I sucked in whatever pride I had left in me to continue, "I'll admit, you're definitely above the rest but not with your skills alone, it's with your determination too. How can one look so focused every time? Heck, you even went out of your way to coach me when you were struggling too and believe me, I would've fallen deeper into the gorge without your help. With a better coaching technique and attitude, you'll definitely be a top coach next time. I mean it, I really admire you."

Another silence floated over us after my speech, leaving me with a lingering feeling in my body. Why does this revelation take much more weight off me than the talk with Hyojin just now? Unfortunately, that same feeling wasn't rubbing off on Donghyuck, seeing how his expression didn't change at all. Did he even hear a word I say?

"You're really bad at comforting, you know?" His sudden voice startled me as I furrowed my eyes at his weird question.

"What?"

He finally looked at me, his eyes filled with familiar mockery as he said, "Usually, others would say just ignore him or I know how you feel, brushing away my feelings like a speck of dust. But you, on the other hand, dug deep into it and left holes everywhere, like a parasite." I couldn't believe what I was hearing.

"Here am I trying to help and you return it with an insult? You really have no gratitude whatsoever," I snarled, folding my arms as it was my turn to gaze into the distance. "Nevertheless, I stand by what I said." Of course, a person like him won't take genuine praise as it is; I was urged to take back whatever I said.
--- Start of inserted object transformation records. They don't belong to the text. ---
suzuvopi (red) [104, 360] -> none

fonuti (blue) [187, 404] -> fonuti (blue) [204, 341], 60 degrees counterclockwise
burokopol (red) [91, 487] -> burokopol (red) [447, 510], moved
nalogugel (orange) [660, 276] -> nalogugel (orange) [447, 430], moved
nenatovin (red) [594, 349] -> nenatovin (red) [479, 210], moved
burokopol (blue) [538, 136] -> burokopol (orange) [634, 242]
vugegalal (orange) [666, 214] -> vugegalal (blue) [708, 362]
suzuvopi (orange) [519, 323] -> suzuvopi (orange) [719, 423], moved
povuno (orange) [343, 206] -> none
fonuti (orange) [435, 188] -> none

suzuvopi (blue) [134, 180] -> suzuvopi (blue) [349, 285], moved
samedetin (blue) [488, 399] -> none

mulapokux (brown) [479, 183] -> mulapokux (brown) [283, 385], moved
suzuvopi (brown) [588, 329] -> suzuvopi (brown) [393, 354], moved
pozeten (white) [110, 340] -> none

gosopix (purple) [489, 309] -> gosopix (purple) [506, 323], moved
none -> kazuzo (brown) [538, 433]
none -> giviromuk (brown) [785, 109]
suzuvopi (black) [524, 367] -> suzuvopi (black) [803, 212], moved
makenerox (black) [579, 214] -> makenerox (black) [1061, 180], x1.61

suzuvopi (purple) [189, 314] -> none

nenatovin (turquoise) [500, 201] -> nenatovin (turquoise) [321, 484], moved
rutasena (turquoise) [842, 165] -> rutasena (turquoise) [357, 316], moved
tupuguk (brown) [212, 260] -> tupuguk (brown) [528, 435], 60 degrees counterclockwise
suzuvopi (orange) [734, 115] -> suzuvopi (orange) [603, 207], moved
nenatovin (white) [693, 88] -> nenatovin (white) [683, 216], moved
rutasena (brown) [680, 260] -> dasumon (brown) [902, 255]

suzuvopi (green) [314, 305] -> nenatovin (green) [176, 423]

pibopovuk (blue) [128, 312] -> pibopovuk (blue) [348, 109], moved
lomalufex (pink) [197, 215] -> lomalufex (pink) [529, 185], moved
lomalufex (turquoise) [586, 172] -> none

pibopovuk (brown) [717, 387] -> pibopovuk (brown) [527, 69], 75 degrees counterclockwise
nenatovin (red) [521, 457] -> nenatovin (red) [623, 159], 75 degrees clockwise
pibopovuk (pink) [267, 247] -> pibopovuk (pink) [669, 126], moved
"Geez, you never wait for me to finish," he complained, "I'm saying you are the only one who actually made me feel lighter, so thank you for that."

The last part came out in a jumble of words that made it barely audible, but if I heard it correctly, he actually thanked me. But when else would I hear this again?

"What was that? I didn't hear you clearly," I asked nonchalantly, raising my eyebrows as I leaned my ear towards him. "Could you say it again?"

"Don't pull this shit on me," he snapped as he shifted away from me, but I wasn't done pestering him yet. "Gosh, I really didn't hear it, is it that hard to say it again?" I clicked my tongue, nudging his arm as he darted another glare at me. Geez, he really can't let his ego down for once.

Before I could give up, he grabbed the collar of my hoodie and pulled it towards him, causing me to stop right in front of his face. "I said thank you, happy?" He growled, his breath sending a chill down my spine as I froze on the spot, before he pushed me away a second later.

"Fine, don't need to get so worked up," I complained, rubbing my ear profusely to get rid of the disturbing feeling. What is this?

"Now, if you have nothing else to say, I'm going back," Donghyuck stated, but I stopped him before he could walk past me.

"Remember what I said, you're better than his words." I gave one last bit of advice, although I don't think he took it seriously as he smirked back.

"Sure." And then he left. Well, that went better than I expected, now to get back to the rest before they start thinking I got run over by a bicycle.

Zoom~ An object sped past me right then as I leapt back, my heart doing a full somersault. Gosh, I didn't mean literally.

I tried to calm myself down, but my heart wouldn't stop palpitating hard against my chest even with deep breathing. Something else was keeping my heart rate up.